SOLNTSEVA (Youlia) [Julija Ippolitovna Solnceva]

actrice et cinéaste soviétique (Odessa 1901 - Moscou 1989).

Après des études à l'Institut d'État de musique et d'art dramatique, elle est comédienne d'un théâtre pour enfants. Elle débute au cinéma en 1924 dans le premier rôle d'Aélita, film de Yakov Protazánov. Elle sera jusqu'à la fin du muet une vedette très prisée : la Cigarière du Mosselprom (Y. Jéliaboujskii, 1924), ‘ Tempête ’ (Bourja, Pavel Dolina, 1928), Deux Femmes (G. Rochal, 1929), la Terre (A. Dovjenko, 1930). Ayant épousé Alexandre Dovjenko en 1928, elle devient sa plus proche et plus dévouée collaboratrice (interprète, assistante) et travaille notamment comme coréalisatrice pour : Chtchors (1939), Libération (1940), la Bataille pour notre Ukraine soviétique (1943), la Victoire en Ukraine (1945), Mitchourine (1948). Elle tourne seule son premier film en 1953, ‘ Egor Boulytchov et les autres ’ (Egor Bulyčov i drugie). Après la mort de son mari (1956), elle met en scène trois scénarios que celui-ci avait minutieusement élaborés : le Poème de la mer (Poema o more, 1958), le Dit des années de feu (‘ Povest ’ plamennih let, 1960), la Desna enchantée (Začarovannaja Desna, 1964). Avec ses propres œuvres, ‘ l'Inoubliable ’ (Nezabyvaemoe, 1968), ‘ la Porte d'or ’ (Zolotye vorota, 1969), ‘ le Monde en trois dimensions ’ (Mir v trëh izmerenijah, 1979), comme dans ses activités d'historienne (restaurations, éditions, expositions, articles), elle n'a cessé de servir la glorieuse mémoire de Dovjenko tout en s'efforçant de demeurer fidèle à l'esprit aussi bien qu'au style du grand cinéaste.

SOLOGNE (Madeleine Vouillon, dite Madeleine)

actrice française (La Ferté-Imbault 1912 - Vierzon 1995).

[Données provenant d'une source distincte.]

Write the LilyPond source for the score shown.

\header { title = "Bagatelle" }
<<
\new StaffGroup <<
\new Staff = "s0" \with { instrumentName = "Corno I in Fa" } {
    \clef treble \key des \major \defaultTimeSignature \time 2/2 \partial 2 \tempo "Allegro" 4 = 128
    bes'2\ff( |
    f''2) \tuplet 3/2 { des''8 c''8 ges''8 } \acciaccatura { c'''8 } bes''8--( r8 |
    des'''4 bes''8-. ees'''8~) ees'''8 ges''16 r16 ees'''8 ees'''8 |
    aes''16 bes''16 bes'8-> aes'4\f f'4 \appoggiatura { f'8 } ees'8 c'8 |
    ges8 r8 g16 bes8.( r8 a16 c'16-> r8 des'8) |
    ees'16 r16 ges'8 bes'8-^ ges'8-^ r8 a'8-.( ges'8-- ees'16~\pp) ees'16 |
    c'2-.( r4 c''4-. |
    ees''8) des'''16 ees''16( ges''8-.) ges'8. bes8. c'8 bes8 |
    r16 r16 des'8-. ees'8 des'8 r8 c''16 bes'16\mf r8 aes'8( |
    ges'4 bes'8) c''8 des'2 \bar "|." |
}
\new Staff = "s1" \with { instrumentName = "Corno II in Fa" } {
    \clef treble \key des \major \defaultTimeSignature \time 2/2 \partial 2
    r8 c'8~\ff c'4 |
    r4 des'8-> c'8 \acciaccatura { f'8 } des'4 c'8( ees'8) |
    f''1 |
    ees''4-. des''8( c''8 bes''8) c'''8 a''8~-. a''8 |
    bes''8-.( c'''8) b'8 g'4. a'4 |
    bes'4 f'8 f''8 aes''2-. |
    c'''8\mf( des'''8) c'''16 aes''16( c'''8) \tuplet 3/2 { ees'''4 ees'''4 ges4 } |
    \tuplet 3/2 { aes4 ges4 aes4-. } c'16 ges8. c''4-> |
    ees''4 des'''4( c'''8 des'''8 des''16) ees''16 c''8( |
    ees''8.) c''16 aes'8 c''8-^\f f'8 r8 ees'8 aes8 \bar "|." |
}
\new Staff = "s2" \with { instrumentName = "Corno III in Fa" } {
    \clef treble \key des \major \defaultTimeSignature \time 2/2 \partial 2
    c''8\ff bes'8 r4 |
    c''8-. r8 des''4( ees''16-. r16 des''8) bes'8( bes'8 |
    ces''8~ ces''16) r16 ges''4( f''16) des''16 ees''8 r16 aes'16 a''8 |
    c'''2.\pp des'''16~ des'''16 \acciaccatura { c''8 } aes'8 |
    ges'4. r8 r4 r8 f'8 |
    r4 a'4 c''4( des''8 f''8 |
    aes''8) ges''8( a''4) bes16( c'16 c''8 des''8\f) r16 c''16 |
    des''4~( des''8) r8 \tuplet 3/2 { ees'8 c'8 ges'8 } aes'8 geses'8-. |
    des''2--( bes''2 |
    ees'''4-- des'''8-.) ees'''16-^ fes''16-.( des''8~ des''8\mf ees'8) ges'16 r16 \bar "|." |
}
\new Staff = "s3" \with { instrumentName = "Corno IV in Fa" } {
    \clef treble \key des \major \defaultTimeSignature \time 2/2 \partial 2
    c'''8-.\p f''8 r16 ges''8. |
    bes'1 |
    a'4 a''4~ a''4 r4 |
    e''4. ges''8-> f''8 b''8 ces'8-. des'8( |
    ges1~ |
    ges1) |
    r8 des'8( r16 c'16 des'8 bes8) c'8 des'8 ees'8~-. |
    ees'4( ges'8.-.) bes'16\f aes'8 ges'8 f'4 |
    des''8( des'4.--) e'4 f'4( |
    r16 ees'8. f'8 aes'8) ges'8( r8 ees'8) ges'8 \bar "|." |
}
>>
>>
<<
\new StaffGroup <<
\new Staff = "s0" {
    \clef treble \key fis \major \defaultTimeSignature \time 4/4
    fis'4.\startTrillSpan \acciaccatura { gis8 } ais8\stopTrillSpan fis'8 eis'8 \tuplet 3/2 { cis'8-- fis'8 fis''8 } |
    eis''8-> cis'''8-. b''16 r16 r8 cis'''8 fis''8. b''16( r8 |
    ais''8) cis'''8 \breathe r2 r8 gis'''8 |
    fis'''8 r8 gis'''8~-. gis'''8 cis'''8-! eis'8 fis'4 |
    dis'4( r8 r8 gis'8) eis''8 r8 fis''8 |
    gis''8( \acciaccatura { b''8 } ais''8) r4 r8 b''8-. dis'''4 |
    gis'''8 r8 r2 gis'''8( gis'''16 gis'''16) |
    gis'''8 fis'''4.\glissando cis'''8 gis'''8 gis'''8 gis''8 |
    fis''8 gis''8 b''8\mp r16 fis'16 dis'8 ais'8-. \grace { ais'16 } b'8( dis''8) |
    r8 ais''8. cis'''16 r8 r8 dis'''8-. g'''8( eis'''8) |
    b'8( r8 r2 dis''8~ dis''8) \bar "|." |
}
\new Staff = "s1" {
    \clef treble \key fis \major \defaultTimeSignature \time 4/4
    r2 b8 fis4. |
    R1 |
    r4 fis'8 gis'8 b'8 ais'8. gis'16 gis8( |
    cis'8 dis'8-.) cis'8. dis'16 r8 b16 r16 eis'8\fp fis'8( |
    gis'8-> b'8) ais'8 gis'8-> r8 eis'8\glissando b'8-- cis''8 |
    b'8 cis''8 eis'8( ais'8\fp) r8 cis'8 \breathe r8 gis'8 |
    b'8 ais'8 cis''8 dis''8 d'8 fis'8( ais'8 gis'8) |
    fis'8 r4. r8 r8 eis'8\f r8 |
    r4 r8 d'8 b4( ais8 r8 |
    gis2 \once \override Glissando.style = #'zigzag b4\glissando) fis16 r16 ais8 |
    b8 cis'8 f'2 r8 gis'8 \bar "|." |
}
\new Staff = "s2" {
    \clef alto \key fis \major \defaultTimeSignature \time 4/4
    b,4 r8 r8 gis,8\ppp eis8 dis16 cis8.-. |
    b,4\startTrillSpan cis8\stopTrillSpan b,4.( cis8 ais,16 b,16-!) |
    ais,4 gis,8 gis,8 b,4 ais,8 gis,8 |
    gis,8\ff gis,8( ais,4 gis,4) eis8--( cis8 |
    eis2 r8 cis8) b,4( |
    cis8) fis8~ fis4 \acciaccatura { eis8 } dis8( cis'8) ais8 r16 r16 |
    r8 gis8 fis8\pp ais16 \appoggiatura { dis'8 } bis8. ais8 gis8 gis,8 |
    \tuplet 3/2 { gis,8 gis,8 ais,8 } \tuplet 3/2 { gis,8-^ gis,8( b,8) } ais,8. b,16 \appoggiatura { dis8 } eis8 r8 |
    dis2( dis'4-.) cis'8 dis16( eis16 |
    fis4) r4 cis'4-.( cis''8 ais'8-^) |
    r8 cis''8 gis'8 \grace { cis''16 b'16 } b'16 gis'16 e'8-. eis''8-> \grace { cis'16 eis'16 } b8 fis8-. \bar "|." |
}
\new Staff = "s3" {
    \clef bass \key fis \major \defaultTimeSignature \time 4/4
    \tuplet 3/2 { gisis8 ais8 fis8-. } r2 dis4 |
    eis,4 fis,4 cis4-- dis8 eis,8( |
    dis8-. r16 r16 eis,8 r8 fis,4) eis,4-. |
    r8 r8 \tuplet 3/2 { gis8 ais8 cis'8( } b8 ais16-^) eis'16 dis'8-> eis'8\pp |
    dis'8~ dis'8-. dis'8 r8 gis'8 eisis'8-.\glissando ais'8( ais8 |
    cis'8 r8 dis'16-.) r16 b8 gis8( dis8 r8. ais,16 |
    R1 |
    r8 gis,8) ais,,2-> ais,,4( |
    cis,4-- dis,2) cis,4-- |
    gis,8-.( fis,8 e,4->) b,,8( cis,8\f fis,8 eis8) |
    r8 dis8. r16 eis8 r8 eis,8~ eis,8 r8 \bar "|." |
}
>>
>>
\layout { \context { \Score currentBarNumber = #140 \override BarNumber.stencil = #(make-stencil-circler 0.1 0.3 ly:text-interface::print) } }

Bien qu'ayant épousé un opérateur de cinéma, Jean Douarinou, elle ne se destine pas à la carrière d'actrice. Les hasards de la vie lui font cependant abandonner son premier métier de modiste pour se consacrer d'abord au théâtre, ensuite aux studios (elle débute dans un rôle d'ouvrière pour La vie est à nous de Jean Renoir en 1936). Son physique de belle brune la cantonne soit dans des rôles de gitane (les Filles du Rhône, Jean-Paul Paulin, 1938 ; le Danube bleu, Émile-Edwin Reinert et Alfred Rode, 1940), soit dans des compositions comiques (Raphaël le Tatoué, Christian-Jaque, 1939) ou sentimentales (le Père Lebonnard, Jean de Limur, id.). À partir de 1941, on découvre son jeu sobre cachant une grande sensibilité et la justesse de ses apparitions, fût-ce dans des mélos comme Fièvres (J. Delannoy, 1942) ou l'Appel du bled (Maurice Gleize, id.). La consécration lui est apportée par l'Éternel Retour (Delannoy, 1943), où Cocteau la transfigure en l'imposant en Yseult aux cheveux de lin ; cette coiffure « médiévale » et le pull-over de Jean Marais lancent la mode. Ce rôle va la dévorer. Elle ne trouve plus ensuite de personnage d'envergure : ni dans Vautrin (P. Billon, 1944), où son sens des nuances fait pourtant merveille, ni, à plus forte raison, dans les petites comédies qu'elle défend après la Libération. Son talent s'englue dans de lourdes machines (Un ami viendra ce soir, R. Bernard, 1945 ; la Foire aux chimères, P. Chenal, 1946). De guerre lasse, elle s'arrête de tourner en 1947 et, dès lors, ne paraît plus qu'à de rares et malheureuses occasions et après de longs intervalles (les Naufrageurs, Charles Brabant, 1959 ; Il suffit d'aimer, René Darène, 1961 ; le Temps des loups, S. Gobbi, 1969).